RECORDS FOR PROCESSING:
-*-
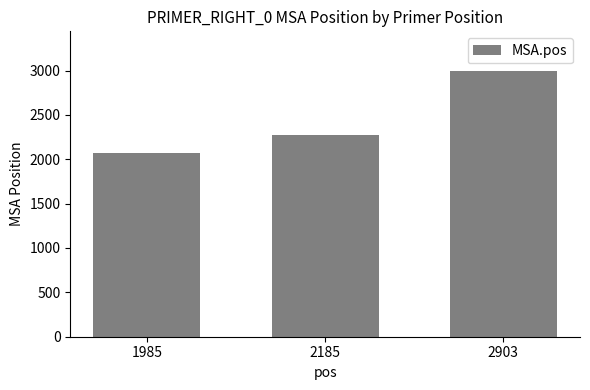

What is the maximum value shown in the chart?

2993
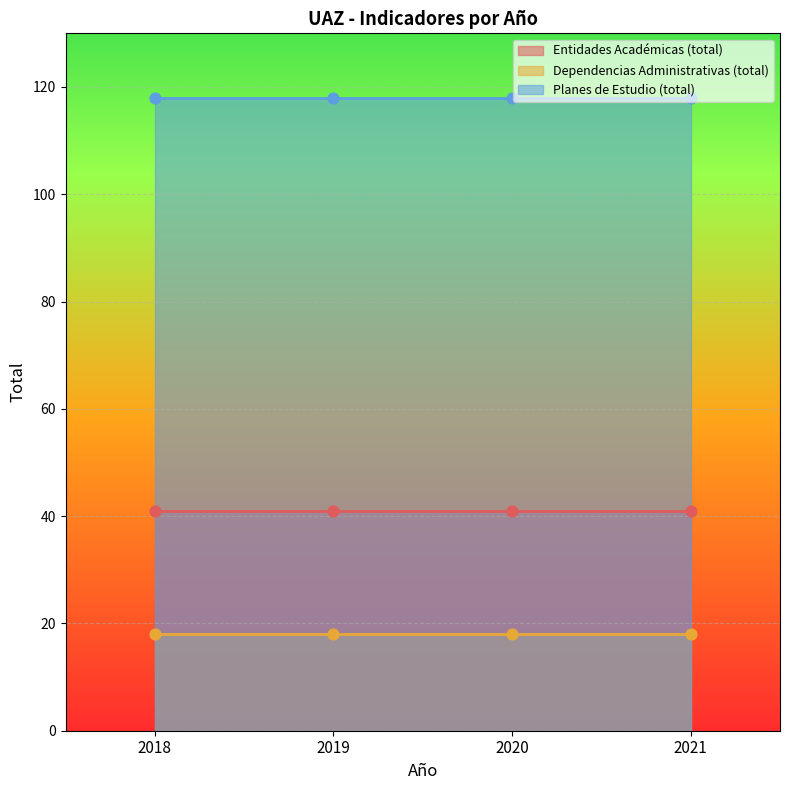

Which series reaches the minimum Y coordinate?

Dependencias Administrativas (total)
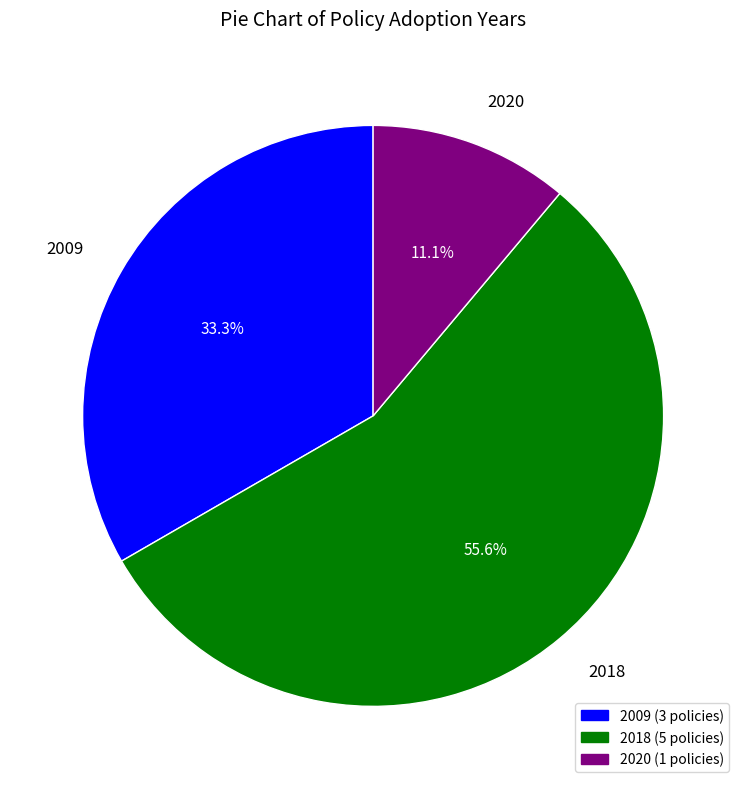

Which slice is the smallest?

2020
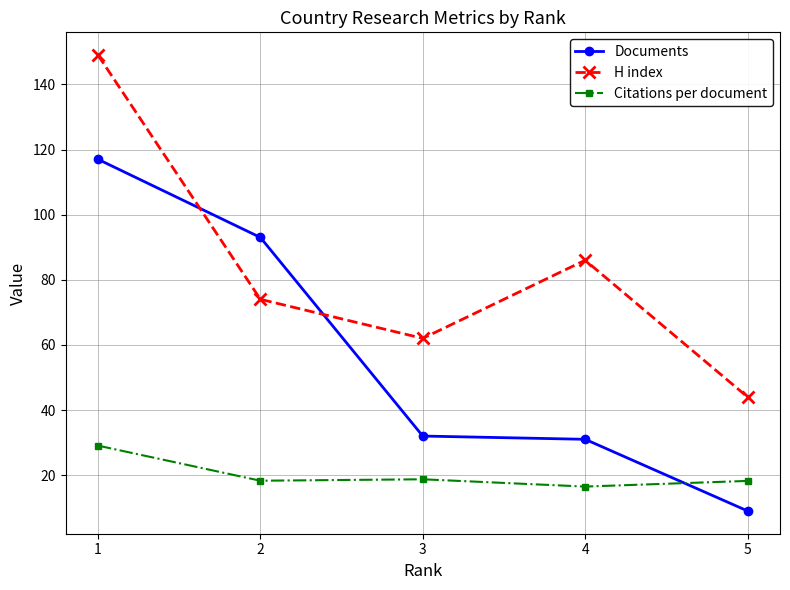

How many categories are shown in the chart?

5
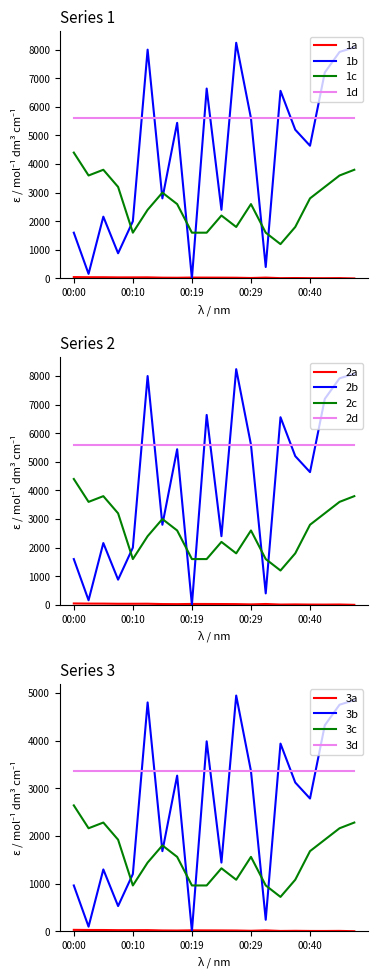

Is it true that temperature equals 926.5 at 00:14?

False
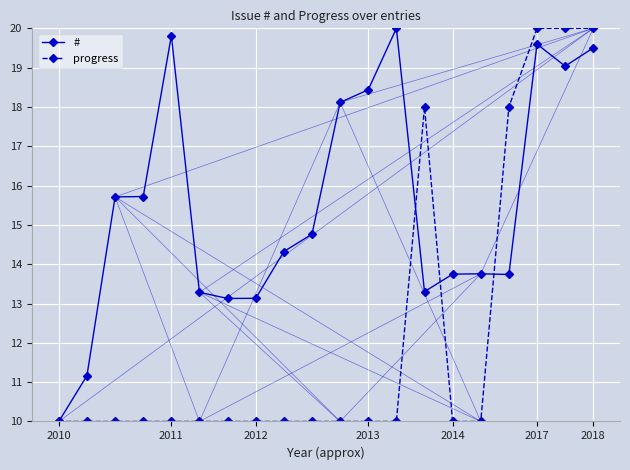

In #, how many points are lower than both neighbors (excluding endpoints)?

4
-*-
INSTRUCTIONS FOR THE TASK:
Reproduce the material word for word, starting with the line that contains "Dependencias Administrativas (total)" and continuing through the end of the material. Leave the pictures out.

TASK SOLUTION:
Dependencias Administrativas (total)

Which slice is the smallest?

2020

How many categories are shown in the chart?

5

Is it true that temperature equals 926.5 at 00:14?

False

In #, how many points are lower than both neighbors (excluding endpoints)?

4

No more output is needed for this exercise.